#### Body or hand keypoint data
-.-.-
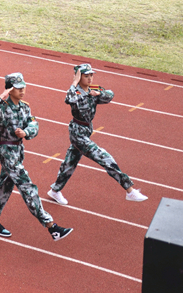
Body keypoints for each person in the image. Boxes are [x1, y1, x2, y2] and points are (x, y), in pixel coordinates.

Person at [0, 73, 72, 241]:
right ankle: (51, 227)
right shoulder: (1, 107)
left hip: (18, 150)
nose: (22, 90)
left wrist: (26, 132)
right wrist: (1, 97)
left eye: (23, 87)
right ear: (10, 89)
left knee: (5, 186)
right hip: (7, 151)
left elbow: (34, 124)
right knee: (27, 187)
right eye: (18, 88)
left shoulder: (24, 107)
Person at [47, 64, 147, 206]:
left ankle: (55, 190)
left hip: (87, 130)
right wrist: (74, 82)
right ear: (78, 77)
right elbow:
-.-.-
Although the records contain pictures, restate them word for word with those pictures left out.

#### ANSWER SECTION
Body keypoints for each person in the image. Boxes are [x1, y1, x2, y2] and points are (x, y), in pixel coordinates.

Person at [0, 73, 72, 241]:
right ankle: (51, 227)
right shoulder: (1, 107)
left hip: (18, 150)
nose: (22, 90)
left wrist: (26, 132)
right wrist: (1, 97)
left eye: (23, 87)
right ear: (10, 89)
left knee: (5, 186)
right hip: (7, 151)
left elbow: (34, 124)
right knee: (27, 187)
right eye: (18, 88)
left shoulder: (24, 107)
Person at [47, 64, 147, 206]:
left ankle: (55, 190)
left hip: (87, 130)
right wrist: (74, 82)
right ear: (78, 77)
right elbow:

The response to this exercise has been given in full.